(Dylan Thomas, jovem)
Quando um cara faz um livro de memórias espera-se que ele comece do começo, passe pelo meio e acabe no fim. Claro que há talentos mais ambiciosos que querem ir além disto, com resultados variados. As memórias de Bob Dylan recolhidas em Crônicas, vol. 1 (2004) começam com a chegada dele em Nova York, fazem um ótimo retrato dos músicos boêmios do Greenwich Village de onde ele se catapultou para o sucesso, e depois começam a ricochetear para a frente e para trás, sem cronologia aparente, apenas uma coisa meio por associação de idéias. O que não é nada mau, se as idéias em si valerem a pena. Ele não diz um “A” sobre a criação dos seus grandes discos. Conta apenas os bastidores de estúdio de Oh, Mercy, álbum talvez imerecedor de tal prioridade.

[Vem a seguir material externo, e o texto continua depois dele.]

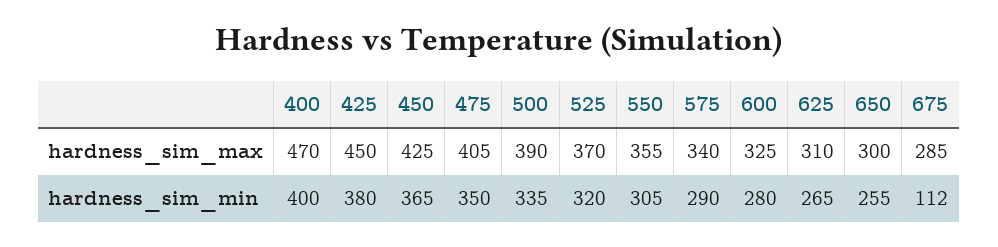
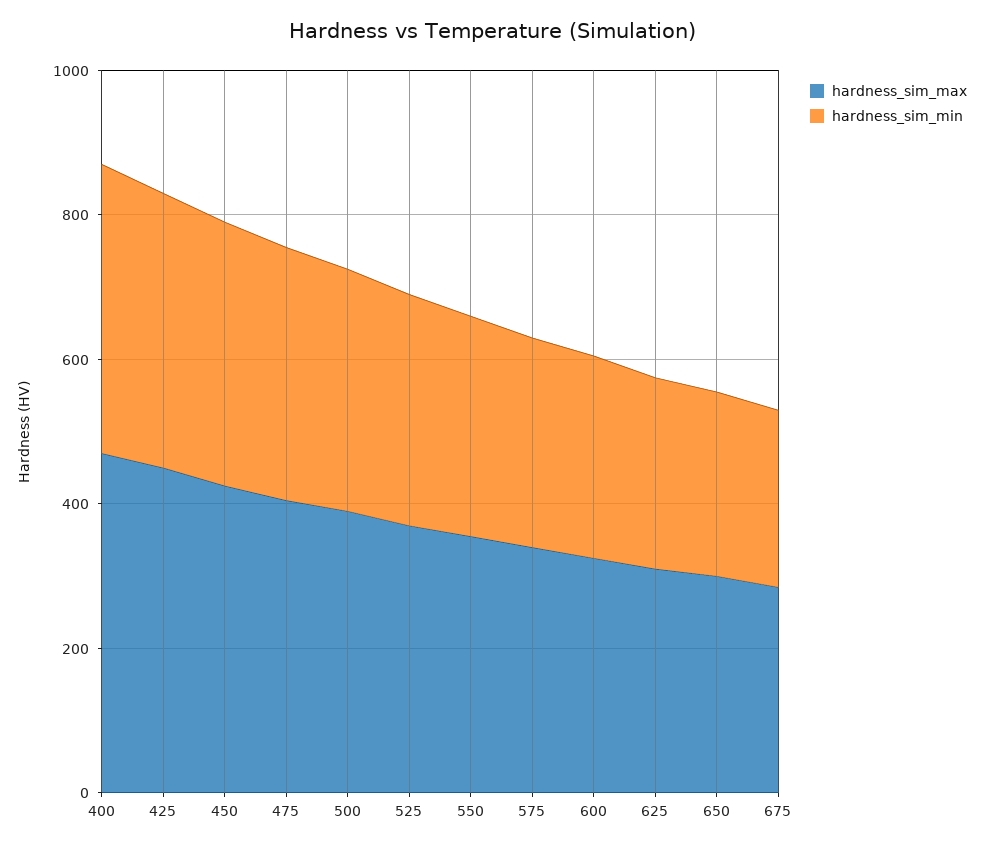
hardness_sim_min, 675: 112 -> 250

Por que falei em Dylan? Acho que porque o Dylan que me lembrou esse aí foi o poeta Dylan Thomas com seu Portrait of the Artist as a Young Dog (1940). O título já é uma gréia com o Portrait of the Artist as a Young Man (1916) de Joyce, onde aparece o famoso personagem Stephen Dedalus. Um crítico observa que apesar disso é com Dublinenses (1914), do mesmo Joyce, que o Portrait de Thomas se assemelha. Tendo em mente, claro, que estamos comparando um galês e um irlandês.
São dez histórias curtas que vão desde retratos da vida em família de um Thomas bem garoto até um Thomas jovem-adulto, trabalhando em redação, fumando, indo aos bordéis. Algumas histórias são narradas por ele na primeira pessoa, outras vezes é na terceira pessoa, referindo-se apenas a “o rapaz”, “o jovem”. Em momento algum pode-se pensar que isto é uma autobiografia no sentido acadêmico. É uma reescritura livre de memórias compartilhadas mas não unânimes.
Quando Bob Dylan lançou em livro suas crônicas, publiquei uma intitulada “Bob Dylan sabe escrever”, porque achei o livro muito bem escrito, no sentido de que parecia escrito pela mesma pessoa que fez aquelas letras, deu aquelas entrevistas, etc. Bem, Dylan Thomas também sabe, e os seus contos são até fáceis de ler, comparados aos seus poemas densos, alusivos, cheios de imagens surpreendentes. Mas o olho que capta aqueles parágrafos é o mesmo olho do poema.